What would a corresponding spread be to play a downdraft in a stock such as VVUS?
Since this is the VHC board, I'll attempt to answer your question for both VHC and VVUS. The first task
is to develop your thesis for the stock in question. How low do you expect the stock to drop and in what time
frame will that happen? I'm assuming here that your intent is to profit from a decline in the stock, as opposed to
protecting the evaporation of existing gains.
Hypothetical scenario for VVUS. With VVUS at 24.30, suppose you were expecting a drop down to 20 by the end of the year. Here's one way to play this: Buy the Jan 2013 Put 24 for about 4.85 and sell the August Put 20 for about .78, for a net debit of 4.07. As the August Puts expire (assuming VVUS hasn't made it's expected drop below 20 yet), then consider selling the Sept 20 Put, and so forth.
Note 2 obvious risks with this spread. (1) The beta for VVUS stock, at 1.1, is high by its historical standards. If the stock 'quiets down' in the future, you will see the premiums for the options decline even when the stock doesn't move up. This would reduce Put 20 premiums for future months as well as the long Put 24. (2) VVUS might rise rather than fall, thus causing your long Jan Put 24 to decline rapidly in value. In this case, you should sell what's left of your spread only when your thesis has changed and holding the spread doesn't make sense.
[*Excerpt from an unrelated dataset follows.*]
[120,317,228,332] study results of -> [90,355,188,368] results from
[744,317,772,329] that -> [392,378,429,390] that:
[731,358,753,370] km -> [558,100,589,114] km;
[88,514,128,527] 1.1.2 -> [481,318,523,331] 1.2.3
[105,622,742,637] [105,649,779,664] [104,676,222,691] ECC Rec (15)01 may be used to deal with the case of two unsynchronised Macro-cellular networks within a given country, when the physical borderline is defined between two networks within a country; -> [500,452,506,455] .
For VHC, with the stock at 35.30 suppose some bear on the stock is expecting VHC to drop below, say 30 by December OPEX. A similar strategy then, would be to buy the Dec 35 Put for 7.65 and sell the August 30 Put for 1.05, for a net debit of 6.6. Similar risks pertain to this strategy as with the one above. (Different strikes can be chosen to reduce the cost of the spread. Note that if the same strikes are chosen, say the Jan 30 Put and the Aug 30 Put, then the cost decreases, but if/when VHC drops below 30, then the value of your spread at that point would be all Time Value, as the Intrinsic Value would be the same for each option).
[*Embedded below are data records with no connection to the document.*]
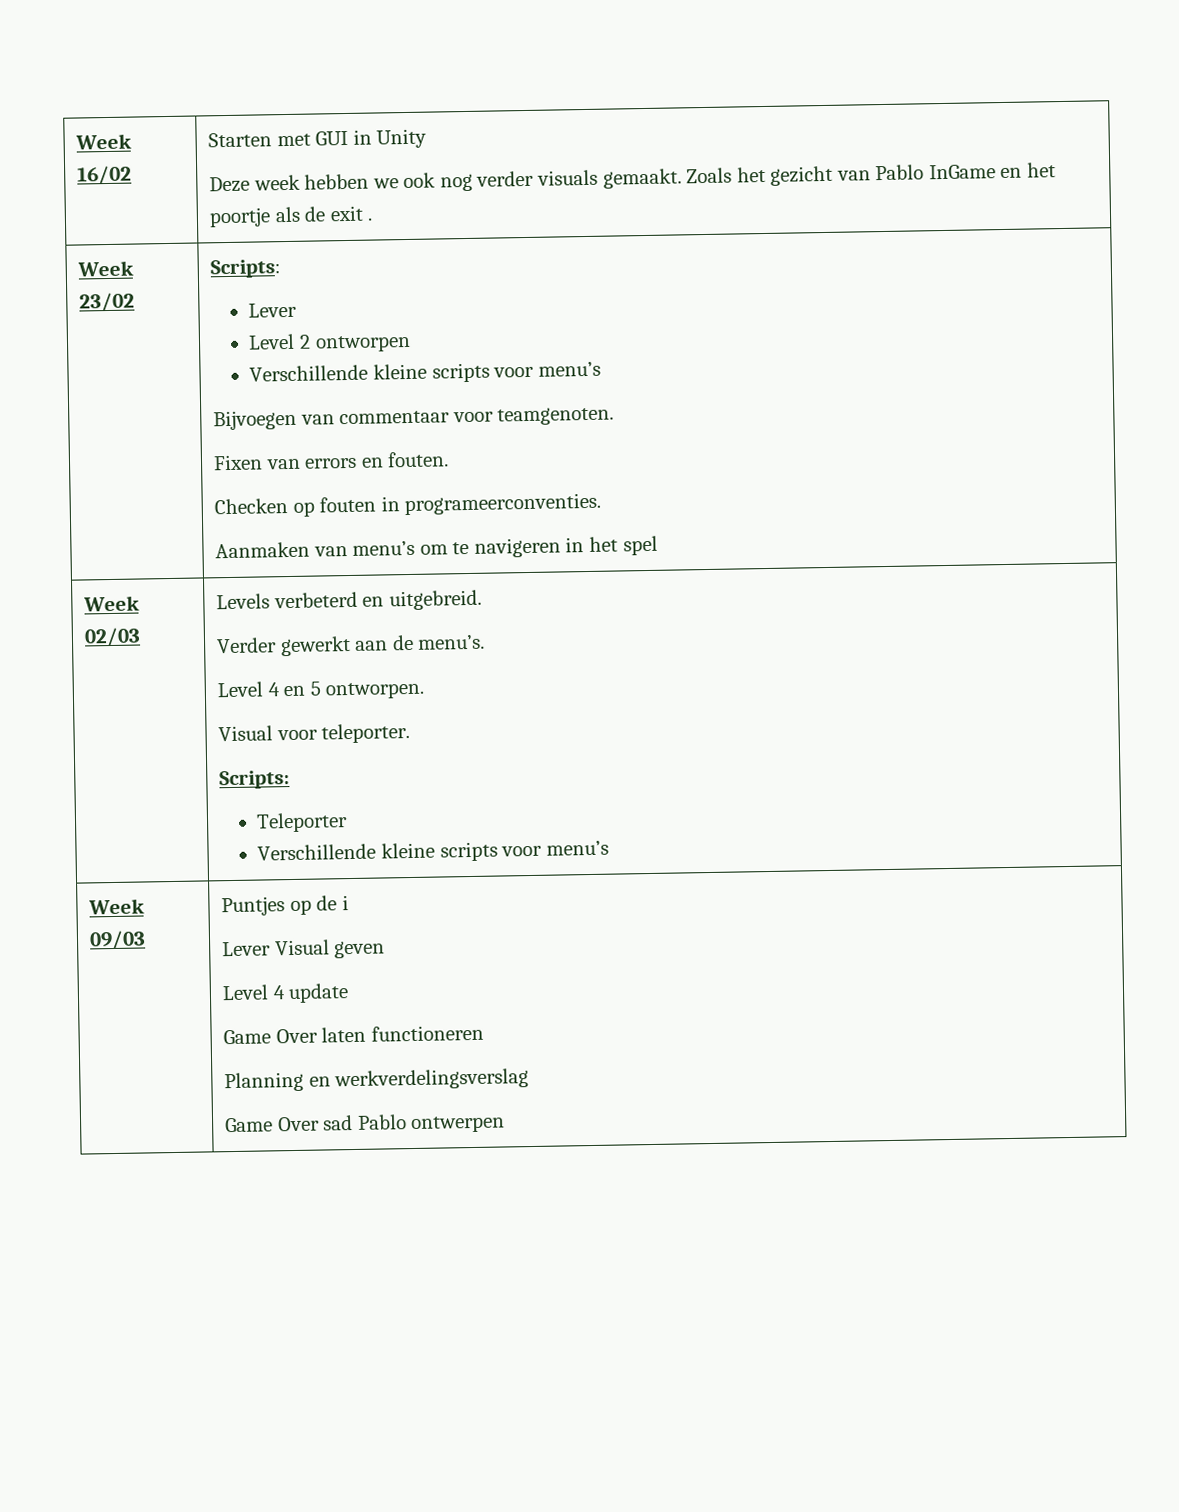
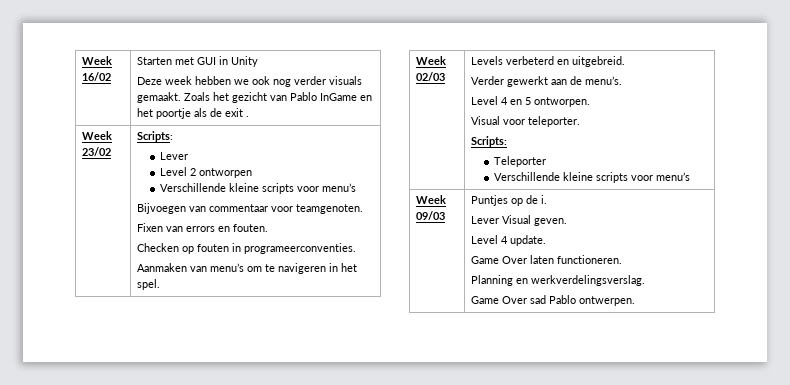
[622,535,658,556] spel -> [137,279,161,290] spel.
[341,895,349,911] i -> [541,195,548,204] i.
[334,940,386,959] [222,983,350,1004] geven // Level 4 update -> [534,218,568,226] [471,235,547,246] geven. // Level 4 update.
[370,1024,484,1042] functioneren -> [557,255,623,264] functioneren.
[334,1068,530,1091] werkverdelingsverslag -> [531,275,646,286] werkverdelingsverslag.
[411,1115,506,1134] ontwerpen -> [579,296,636,306] ontwerpen.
Finally, an example using VHC weekly's: suppose a VHC bull is expecting the stock to rise to 38 by August OPEX. One strategy is to buy the Aug 38 Call for 2.40 and then sell the July 27 Weekly 38 Call for 50 cents, for a net debit of 1.90. As each week expires, the investor can determine which Weekly strike to sell for the new week (perhaps if VHC is rising toward 38, the investor might sell a Call 39 or Call 40 strike to increase profit potential).
Generally, the premise for calendar spreads is to a) reduce the cost of owning a long dated option, and b) hope that the stock in question is moving toward your target, thereby increasing the value of the long option, while having the short option expire worthless.